----- DATASET ROWS
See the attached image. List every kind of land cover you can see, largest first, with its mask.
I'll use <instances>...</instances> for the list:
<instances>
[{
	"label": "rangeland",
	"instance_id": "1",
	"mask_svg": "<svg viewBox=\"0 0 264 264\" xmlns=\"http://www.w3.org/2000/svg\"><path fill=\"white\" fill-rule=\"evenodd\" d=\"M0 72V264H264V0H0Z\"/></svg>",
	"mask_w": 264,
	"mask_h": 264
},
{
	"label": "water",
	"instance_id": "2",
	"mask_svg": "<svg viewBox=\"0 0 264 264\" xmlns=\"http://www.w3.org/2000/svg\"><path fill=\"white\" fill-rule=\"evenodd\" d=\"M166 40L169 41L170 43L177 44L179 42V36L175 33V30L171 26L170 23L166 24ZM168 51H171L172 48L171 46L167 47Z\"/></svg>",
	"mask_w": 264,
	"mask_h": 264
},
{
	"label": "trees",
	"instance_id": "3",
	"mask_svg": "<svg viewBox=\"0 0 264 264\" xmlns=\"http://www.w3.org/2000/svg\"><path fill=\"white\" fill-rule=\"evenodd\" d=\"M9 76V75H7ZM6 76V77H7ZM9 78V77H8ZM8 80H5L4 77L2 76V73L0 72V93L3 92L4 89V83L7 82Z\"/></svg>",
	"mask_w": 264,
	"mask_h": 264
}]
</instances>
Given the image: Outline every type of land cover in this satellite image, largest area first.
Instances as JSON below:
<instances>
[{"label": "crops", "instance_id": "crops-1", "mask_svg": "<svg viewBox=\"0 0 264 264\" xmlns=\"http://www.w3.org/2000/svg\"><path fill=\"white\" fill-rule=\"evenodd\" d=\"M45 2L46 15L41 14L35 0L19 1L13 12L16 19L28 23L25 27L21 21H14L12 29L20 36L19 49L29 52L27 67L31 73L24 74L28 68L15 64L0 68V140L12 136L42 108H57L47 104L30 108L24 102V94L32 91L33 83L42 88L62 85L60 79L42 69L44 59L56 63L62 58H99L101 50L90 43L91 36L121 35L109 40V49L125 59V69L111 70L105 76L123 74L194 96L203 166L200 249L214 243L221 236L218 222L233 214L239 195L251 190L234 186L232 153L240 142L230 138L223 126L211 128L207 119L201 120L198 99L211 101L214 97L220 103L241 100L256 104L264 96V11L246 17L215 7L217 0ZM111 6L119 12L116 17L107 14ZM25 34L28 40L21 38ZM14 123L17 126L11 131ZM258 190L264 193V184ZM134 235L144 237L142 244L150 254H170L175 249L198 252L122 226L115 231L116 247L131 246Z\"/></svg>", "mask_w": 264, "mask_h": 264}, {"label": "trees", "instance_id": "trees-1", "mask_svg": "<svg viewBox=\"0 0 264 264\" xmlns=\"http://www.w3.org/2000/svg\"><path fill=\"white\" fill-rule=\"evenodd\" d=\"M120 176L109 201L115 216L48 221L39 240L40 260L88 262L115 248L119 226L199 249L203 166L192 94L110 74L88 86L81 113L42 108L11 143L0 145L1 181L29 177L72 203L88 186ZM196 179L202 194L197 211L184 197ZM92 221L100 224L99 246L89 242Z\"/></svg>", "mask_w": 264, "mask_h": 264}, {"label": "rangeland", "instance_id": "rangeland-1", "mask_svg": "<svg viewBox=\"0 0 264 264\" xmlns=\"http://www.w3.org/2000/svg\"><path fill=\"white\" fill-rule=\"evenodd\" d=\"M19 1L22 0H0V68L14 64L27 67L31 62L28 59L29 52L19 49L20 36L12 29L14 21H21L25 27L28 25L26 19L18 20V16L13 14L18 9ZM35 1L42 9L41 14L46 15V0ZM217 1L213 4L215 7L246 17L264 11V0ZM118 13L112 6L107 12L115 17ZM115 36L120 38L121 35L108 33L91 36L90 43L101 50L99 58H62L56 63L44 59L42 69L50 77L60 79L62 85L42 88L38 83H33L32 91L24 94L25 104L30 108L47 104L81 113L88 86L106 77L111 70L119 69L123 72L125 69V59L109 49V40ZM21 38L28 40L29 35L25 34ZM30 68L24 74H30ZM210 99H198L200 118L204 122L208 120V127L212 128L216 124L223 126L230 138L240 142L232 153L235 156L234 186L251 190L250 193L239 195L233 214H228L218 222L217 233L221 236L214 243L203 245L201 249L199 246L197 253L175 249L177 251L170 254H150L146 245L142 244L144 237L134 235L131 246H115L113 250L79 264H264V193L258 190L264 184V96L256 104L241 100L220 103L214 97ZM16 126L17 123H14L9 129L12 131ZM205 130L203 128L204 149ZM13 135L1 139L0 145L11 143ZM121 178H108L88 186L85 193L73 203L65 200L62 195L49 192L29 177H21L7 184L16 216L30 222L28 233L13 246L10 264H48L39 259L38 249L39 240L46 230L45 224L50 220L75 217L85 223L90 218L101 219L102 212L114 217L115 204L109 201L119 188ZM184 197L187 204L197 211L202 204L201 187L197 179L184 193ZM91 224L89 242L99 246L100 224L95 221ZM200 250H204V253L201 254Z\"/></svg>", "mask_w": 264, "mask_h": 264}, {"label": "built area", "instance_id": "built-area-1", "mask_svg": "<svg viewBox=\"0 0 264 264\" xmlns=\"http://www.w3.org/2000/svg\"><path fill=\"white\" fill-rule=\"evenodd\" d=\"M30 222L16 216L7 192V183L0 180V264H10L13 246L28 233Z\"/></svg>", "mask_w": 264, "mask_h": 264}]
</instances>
----------
**TASK STATEMENT:** Copy every one of the entries above word for word, changing nothing.

**THE REPLY:**
See the attached image. List every kind of land cover you can see, largest first, with its mask.
I'll use <instances>...</instances> for the list:
<instances>
[{
	"label": "rangeland",
	"instance_id": "1",
	"mask_svg": "<svg viewBox=\"0 0 264 264\" xmlns=\"http://www.w3.org/2000/svg\"><path fill=\"white\" fill-rule=\"evenodd\" d=\"M0 72V264H264V0H0Z\"/></svg>",
	"mask_w": 264,
	"mask_h": 264
},
{
	"label": "water",
	"instance_id": "2",
	"mask_svg": "<svg viewBox=\"0 0 264 264\" xmlns=\"http://www.w3.org/2000/svg\"><path fill=\"white\" fill-rule=\"evenodd\" d=\"M166 40L169 41L170 43L177 44L179 42V36L175 33V30L171 26L170 23L166 24ZM168 51H171L172 48L171 46L167 47Z\"/></svg>",
	"mask_w": 264,
	"mask_h": 264
},
{
	"label": "trees",
	"instance_id": "3",
	"mask_svg": "<svg viewBox=\"0 0 264 264\" xmlns=\"http://www.w3.org/2000/svg\"><path fill=\"white\" fill-rule=\"evenodd\" d=\"M9 76V75H7ZM6 76V77H7ZM9 78V77H8ZM8 80H5L4 77L2 76V73L0 72V93L3 92L4 89V83L7 82Z\"/></svg>",
	"mask_w": 264,
	"mask_h": 264
}]
</instances>
Given the image: Outline every type of land cover in this satellite image, largest area first.
Instances as JSON below:
<instances>
[{"label": "crops", "instance_id": "crops-1", "mask_svg": "<svg viewBox=\"0 0 264 264\" xmlns=\"http://www.w3.org/2000/svg\"><path fill=\"white\" fill-rule=\"evenodd\" d=\"M45 2L46 15L41 14L35 0L19 1L13 12L16 19L28 23L25 27L21 21H14L12 29L20 36L19 49L29 52L27 67L31 73L24 74L28 68L15 64L0 68V140L12 136L42 108H57L47 104L30 108L24 102V94L32 91L33 83L42 88L62 85L60 79L42 69L44 59L56 63L62 58H99L101 50L90 43L91 36L121 35L109 40V49L125 59V69L111 70L105 76L123 74L194 96L203 166L200 249L214 243L221 236L218 222L233 214L239 195L251 190L234 186L232 153L240 142L230 138L223 126L211 128L207 119L201 120L198 99L211 101L214 97L220 103L241 100L256 104L264 96V11L246 17L215 7L217 0ZM111 6L119 12L116 17L107 14ZM25 34L28 40L21 38ZM14 123L17 126L11 131ZM258 190L264 193V184ZM134 235L144 237L142 244L150 254H170L175 249L198 252L122 226L115 231L116 247L131 246Z\"/></svg>", "mask_w": 264, "mask_h": 264}, {"label": "trees", "instance_id": "trees-1", "mask_svg": "<svg viewBox=\"0 0 264 264\" xmlns=\"http://www.w3.org/2000/svg\"><path fill=\"white\" fill-rule=\"evenodd\" d=\"M120 176L109 201L115 216L48 221L39 240L40 260L88 262L115 248L119 226L199 249L203 166L192 94L110 74L88 86L81 113L42 108L11 143L0 145L1 181L29 177L72 203L88 186ZM196 179L202 194L197 211L184 197ZM92 221L100 224L99 246L89 242Z\"/></svg>", "mask_w": 264, "mask_h": 264}, {"label": "rangeland", "instance_id": "rangeland-1", "mask_svg": "<svg viewBox=\"0 0 264 264\" xmlns=\"http://www.w3.org/2000/svg\"><path fill=\"white\" fill-rule=\"evenodd\" d=\"M19 1L22 0H0V68L14 64L27 67L31 62L28 59L29 52L19 49L20 36L12 29L14 21H21L25 27L28 25L26 19L18 20V16L13 14L18 9ZM35 1L42 9L41 14L46 15V0ZM217 1L213 4L215 7L246 17L264 11V0ZM118 13L112 6L107 12L115 17ZM115 36L120 38L121 35L108 33L91 36L90 43L101 50L99 58H62L56 63L44 59L42 69L50 77L60 79L62 85L42 88L38 83H33L32 91L24 94L25 104L30 108L47 104L81 113L88 86L106 77L111 70L119 69L123 72L125 69V59L109 49V40ZM21 38L28 40L29 35L25 34ZM30 68L24 74H30ZM210 99H198L200 118L204 122L208 120V127L212 128L216 124L223 126L230 138L240 142L232 153L235 156L234 186L251 190L250 193L239 195L233 214H228L218 222L217 233L221 236L214 243L203 245L201 249L199 246L197 253L175 249L177 251L170 254H150L146 245L142 244L144 237L134 235L131 246H115L113 250L79 264H264V193L258 190L264 184V96L256 104L241 100L220 103L214 97ZM16 126L17 123H14L9 129L12 131ZM205 130L203 128L204 149ZM13 135L1 139L0 145L11 143ZM121 178H108L88 186L85 193L73 203L65 200L62 195L49 192L29 177H21L7 184L16 216L30 222L28 233L13 246L10 264H48L39 259L38 249L39 240L46 230L45 224L50 220L75 217L85 223L90 218L101 219L102 212L114 217L115 204L109 201L119 188ZM184 197L187 204L197 211L202 204L201 187L197 179L184 193ZM91 224L89 242L99 246L100 224L95 221ZM200 250H204V253L201 254Z\"/></svg>", "mask_w": 264, "mask_h": 264}, {"label": "built area", "instance_id": "built-area-1", "mask_svg": "<svg viewBox=\"0 0 264 264\" xmlns=\"http://www.w3.org/2000/svg\"><path fill=\"white\" fill-rule=\"evenodd\" d=\"M30 222L16 216L7 192V183L0 180V264H10L13 246L28 233Z\"/></svg>", "mask_w": 264, "mask_h": 264}]
</instances>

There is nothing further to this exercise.